Published December 3, 2003

LONDON: A Tory party ex-chairman got close to victory by noting “Having committed political suicide, the Conservative party is now living to regret it.”

But Chris Patten was beaten to the punch on Dec 1. The award for most baffling remark by a public figure went to an old master of obfuscation, Donald Rumsfeld.

The US defence secretary scooped the Plain English Campaign’s premier Foot In Mouth trophy for his 62-word attempt to clarify a point to a defence department meeting: “Reports that say that something hasn’t happened are always interesting to me, because as we know, there are known knowns; there are things we know we know. We also know there are known unknowns; that is to say we know there are some things we do not know. But there are also unknown unknowns - the ones we don’t know we don’t know”.

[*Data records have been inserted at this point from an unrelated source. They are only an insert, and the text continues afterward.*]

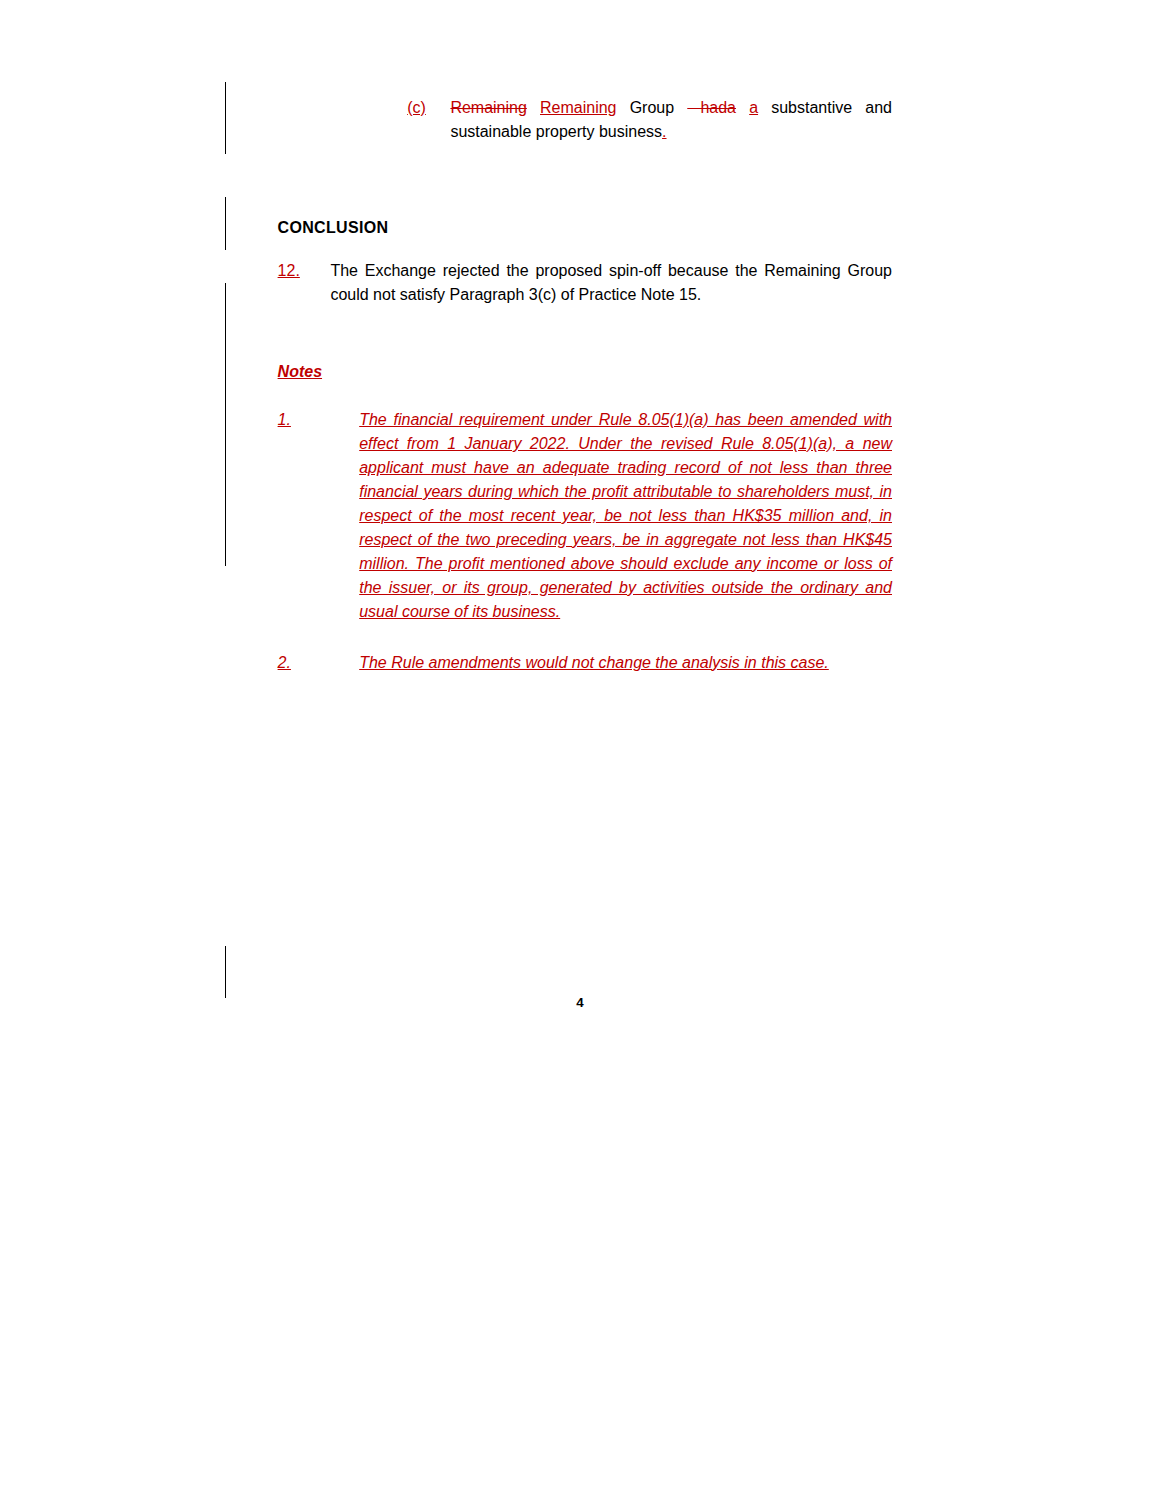(c) Remaining Remaining Group had a a substantive and sustainable property business.
CONCLUSION
12. The Exchange rejected the proposed spin-off because the Remaining Group could not satisfy Paragraph 3(c) of Practice Note 15.
Notes
1. The financial requirement under Rule 8.05(1)(a) has been amended with effect from 1 January 2022. Under the revised Rule 8.05(1)(a), a new applicant must have an adequate trading record of not less than three financial years during which the profit attributable to shareholders must, in respect of the most recent year, be not less than HK$35 million and, in respect of the two preceding years, be in aggregate not less than HK$45 million. The profit mentioned above should exclude any income or loss of the issuer, or its group, generated by activities outside the ordinary and usual course of its business.
2. The Rule amendments would not change the analysis in this case.
4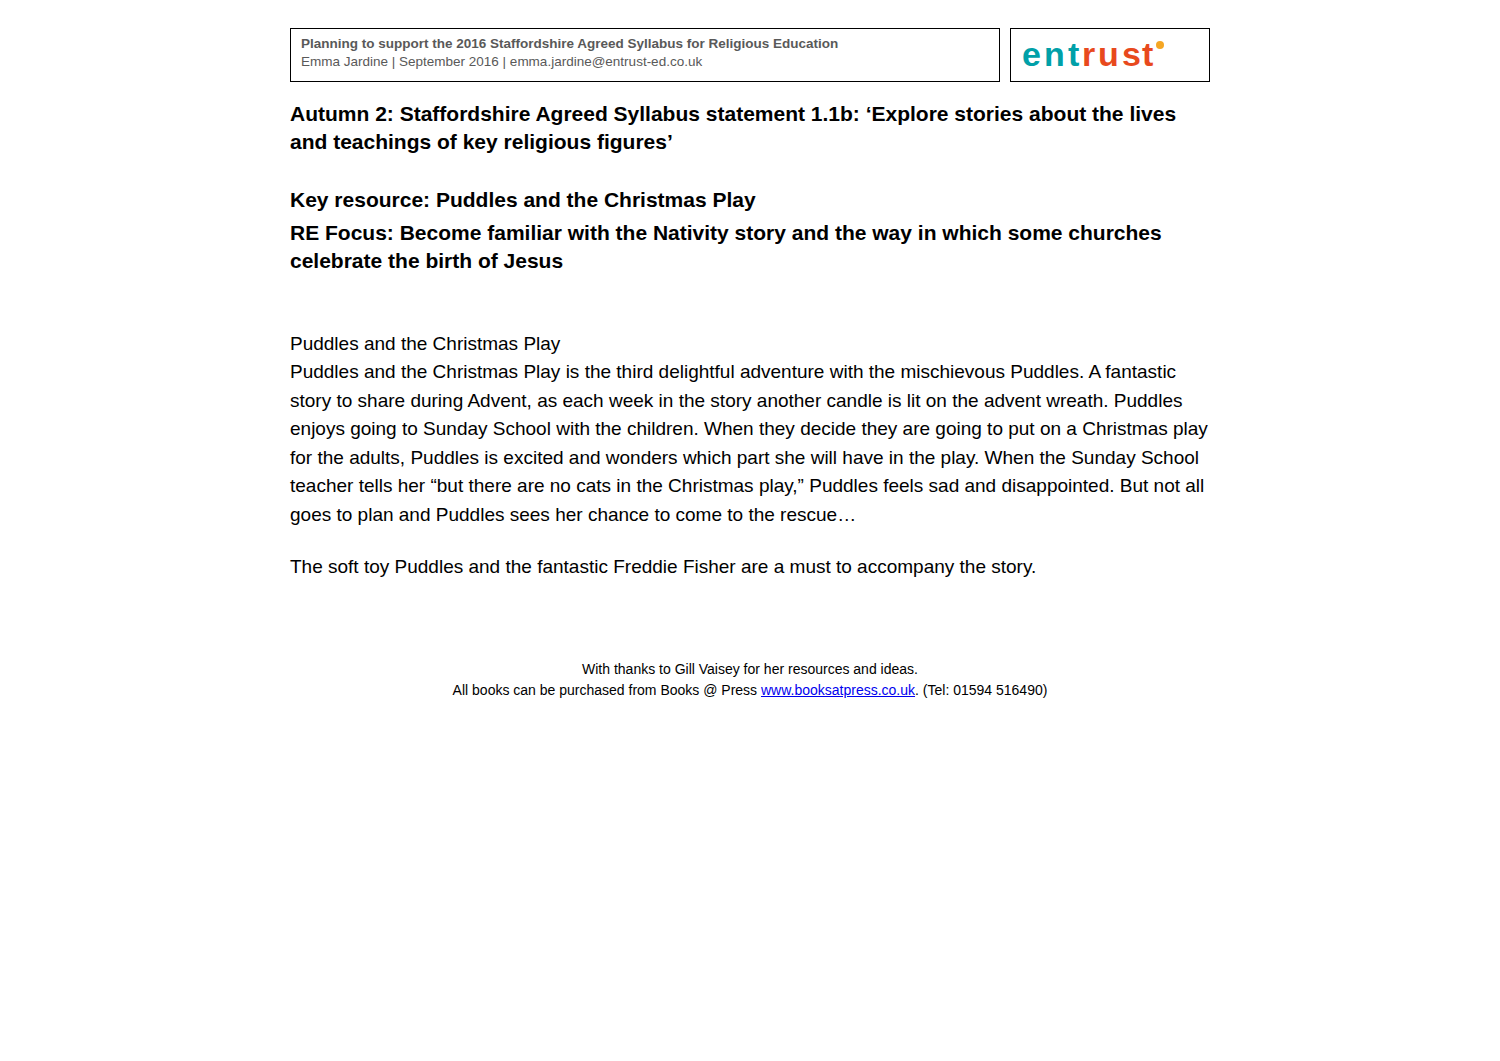Planning to support the 2016 Staffordshire Agreed Syllabus for Religious Education
Emma Jardine | September 2016 | emma.jardine@entrust-ed.co.uk
e n t r u s t
Autumn 2: Staffordshire Agreed Syllabus statement 1.1b: ‘Explore stories about the lives and teachings of key religious figures’
Key resource: Puddles and the Christmas Play
RE Focus: Become familiar with the Nativity story and the way in which some churches celebrate the birth of Jesus
Puddles and the Christmas Play
Puddles and the Christmas Play is the third delightful adventure with the mischievous Puddles. A fantastic story to share during Advent, as each week in the story another candle is lit on the advent wreath. Puddles enjoys going to Sunday School with the children. When they decide they are going to put on a Christmas play for the adults, Puddles is excited and wonders which part she will have in the play. When the Sunday School teacher tells her “but there are no cats in the Christmas play,” Puddles feels sad and disappointed. But not all goes to plan and Puddles sees her chance to come to the rescue…
The soft toy Puddles and the fantastic Freddie Fisher are a must to accompany the story.
With thanks to Gill Vaisey for her resources and ideas.
All books can be purchased from Books @ Press www.booksatpress.co.uk. (Tel: 01594 516490)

“We think we know what he means”, said John Lister, a Plain English campaign spokesman, “but we don’t know if we really know”.

Previous winners include the actor Richard Gere and the artist Tracey Emin.

The campaign was set up in 1979 to combat official jargon, circumlocution and muddling information. It has worked with, and provided training for, more than 1,000 private and governmental organizations, including two-thirds of Britain’s local authorities.

One of this year’s Golden Bull awards for unclear English has uncovered a man who is an unrepentant master of mixed metaphors.

Yousef El-Deiry, UK airports manager for the charter airline JMC, writing in the airline magazine, noted that late summer was “historically characterized by pre-maturity, both in terms of psychological wind-down and shedding of temporary staff.”

“The irony is that it is in the latter stages of a race or championship that fortunes are made or lost, and where heroes are born or die, and we should be in no doubt that ‘it ain’t over until the fat lady sings,’” he went on.

“The approach, which I wish to advocate to all our ground team, is to look at the last third of the season as a ‘light at the end of the tunnel’, the long sought-after jewel in the crown, remaining resolute to sprint to victory.”—Dawn/The Guardian News Service.